Lonking quer ser a nº 1 nas importações da linha amarela; Meggadig anuncia a abertura de mais cinco filiais

José Sergio Rocha – Rio de Janeiro (RJ)

Com dezenas de clientes à mesa e uma escavadeira de 7,2 toneladas ao fundo, a Meggadig e a indústria chinesa Lonking festejaram em setembro, no Rio de Janeiro, a superação de uma meta: com quatro meses de antecedência, o braço carioca da Meggadig vendeu 60 equipamentos da linha amarela.
Por conta disso, Tianshu Di, gerente de marketing da Lonking para o mercado externo, anunciou a nova meta de sua empresa, com sede em Xangai, e da parceira, que tem matriz em Cabreúva (SP): “Agora queremos fazer da Lonking a marca mais vendida no Brasil entre as importadas. Este é um objetivo ambicioso, mas possível”, disse o executivo chinês.
Alexandre Ferreira, gerente comercial da empresa, observou que a soma de expertise tinha tudo para dar certo: “A Lonking é a segunda maior fabricante de escavadeiras, pás-carregadeiras e rolos compactadores da China. Produz 70 mil máquinas por ano. E já é a maior fabricante mundial de pás-carregadeiras, com mais de 15% do mercado global. Para 2012, a previsão é de que uma em cada cinco pás-carregadeiras tenha a marca Lonking. Quanto a nós, do Grupo Megga, maior importador brasileiro de máquinas operatrizes, temos tradição de 20 anos no mercado, para o qual já vendemos mais de 20 mil equipamentos”.
Indagado sobre como as parceiras se preparam para enfrentar a forte concorrência, o diretor André Vieira disse que, além da qualidade e do preço dos produtos, um diferencial importante virá com a ampliação das instalações da Meggadig: “Queremos oferecer a assistência técnica nº 1 do setor. Hoje mantemos mais de US$ 1 milhão de peças em estoque. Além disso, vamos abrir mais 20 pontos de venda e assistência técnica no Brasil inteiro. Nos próximos meses, serão inauguradas novas filiais em Curitiba, Porto Alegre, Joinville, Belo Horizonte e Salvador. E contamos com a Lonking, que mantém um time permanente no Brasil, no suporte técnico.
André Vieira disse ainda que a recente alta nas taxas de importação não preocupa o setor. “O aumento das taxas foi restrito ao setor automotivo, que estava com excesso de capacidade instalada e estoques muito altos. Por outro lado, o setor de máquinas está operando em plena capacidade. Faltam máquinas de construção para pronta entrega. O Brasil precisa das importadas para dar o salto de infraestrutura necessário nos próximos anos”, acrescentou o diretor da Meggadig.

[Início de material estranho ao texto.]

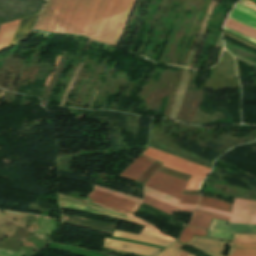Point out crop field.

Uma das sete divisões do Grupo Megga, voltada para a importação de máquinas para construção, a Meggadig surgiu em junho de 2010, instalando-se em Cabreúva (SP). Naquele semestre, vendeu 140 máquinas. Para 2011, estabeleceu a meta de comercializar mil equipamentos da linha amarela. Com isso, espera conquistar 5% do mercado brasileiro.

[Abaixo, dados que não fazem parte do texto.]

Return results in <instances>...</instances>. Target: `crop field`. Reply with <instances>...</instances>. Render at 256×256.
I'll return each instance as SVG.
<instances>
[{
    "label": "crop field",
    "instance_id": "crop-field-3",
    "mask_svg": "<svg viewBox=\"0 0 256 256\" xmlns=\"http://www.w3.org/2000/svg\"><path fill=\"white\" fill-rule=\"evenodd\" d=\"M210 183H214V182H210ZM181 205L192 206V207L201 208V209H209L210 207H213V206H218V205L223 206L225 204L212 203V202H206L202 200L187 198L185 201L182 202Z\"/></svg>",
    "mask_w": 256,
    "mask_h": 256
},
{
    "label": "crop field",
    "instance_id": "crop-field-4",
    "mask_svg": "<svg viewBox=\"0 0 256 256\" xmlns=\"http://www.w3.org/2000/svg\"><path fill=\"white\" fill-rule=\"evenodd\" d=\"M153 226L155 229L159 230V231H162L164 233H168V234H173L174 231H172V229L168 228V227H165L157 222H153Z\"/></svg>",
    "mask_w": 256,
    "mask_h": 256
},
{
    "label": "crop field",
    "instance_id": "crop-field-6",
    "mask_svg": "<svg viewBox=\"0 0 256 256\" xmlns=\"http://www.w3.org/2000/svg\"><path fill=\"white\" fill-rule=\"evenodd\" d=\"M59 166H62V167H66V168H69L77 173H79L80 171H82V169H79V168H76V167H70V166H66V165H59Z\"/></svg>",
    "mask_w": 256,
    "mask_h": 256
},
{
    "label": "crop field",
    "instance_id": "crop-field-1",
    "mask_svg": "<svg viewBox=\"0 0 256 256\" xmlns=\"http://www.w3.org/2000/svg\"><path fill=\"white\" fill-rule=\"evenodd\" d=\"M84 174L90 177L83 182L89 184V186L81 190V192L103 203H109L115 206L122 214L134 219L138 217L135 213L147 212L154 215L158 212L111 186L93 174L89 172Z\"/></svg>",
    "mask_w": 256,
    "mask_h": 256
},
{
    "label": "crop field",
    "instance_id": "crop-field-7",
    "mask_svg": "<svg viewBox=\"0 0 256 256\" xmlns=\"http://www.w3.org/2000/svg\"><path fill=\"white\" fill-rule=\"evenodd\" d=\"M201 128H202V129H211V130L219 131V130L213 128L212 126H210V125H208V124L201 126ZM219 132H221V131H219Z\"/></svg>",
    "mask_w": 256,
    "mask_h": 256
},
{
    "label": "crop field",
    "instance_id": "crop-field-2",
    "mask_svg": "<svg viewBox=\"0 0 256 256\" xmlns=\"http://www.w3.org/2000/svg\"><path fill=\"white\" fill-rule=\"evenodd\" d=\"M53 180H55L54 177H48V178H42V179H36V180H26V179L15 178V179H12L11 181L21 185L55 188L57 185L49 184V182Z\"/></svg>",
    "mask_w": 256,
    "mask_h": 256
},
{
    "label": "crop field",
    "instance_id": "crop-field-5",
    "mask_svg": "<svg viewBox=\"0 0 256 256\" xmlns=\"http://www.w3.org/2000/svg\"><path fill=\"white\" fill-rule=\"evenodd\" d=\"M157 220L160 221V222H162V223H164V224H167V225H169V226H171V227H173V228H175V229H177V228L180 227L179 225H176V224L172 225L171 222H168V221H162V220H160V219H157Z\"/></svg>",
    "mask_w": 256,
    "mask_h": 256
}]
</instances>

Em 2010, abriu suas primeiras filiais, em Recife e, depois, no Rio. Com a inauguração de seu ponto de venda carioca, em abril de 2011, apostou no aquecimento da demanda no estado, em razão das obras previstas para a Copa de 2014 e para Olimpíada de 2016, estabelecendo como meta a venda de 60 unidades até o fim deste ano. Foi uma aposta tímida: a marca foi batida em cinco meses e a nova meta para a filial carioca passou a ser o fechamento de 100 contratos em 2011.
A empresa projeta abrir em 2012 mais cinco filiais, nos estados do Sul, em Minas Gerais e na Bahia, mantendo a estratégia de concentrar suas vendas em quatro “famílias” de produtos: escavadeiras, pás-carregadeiras, minicarregadeiras e rolos compactadores.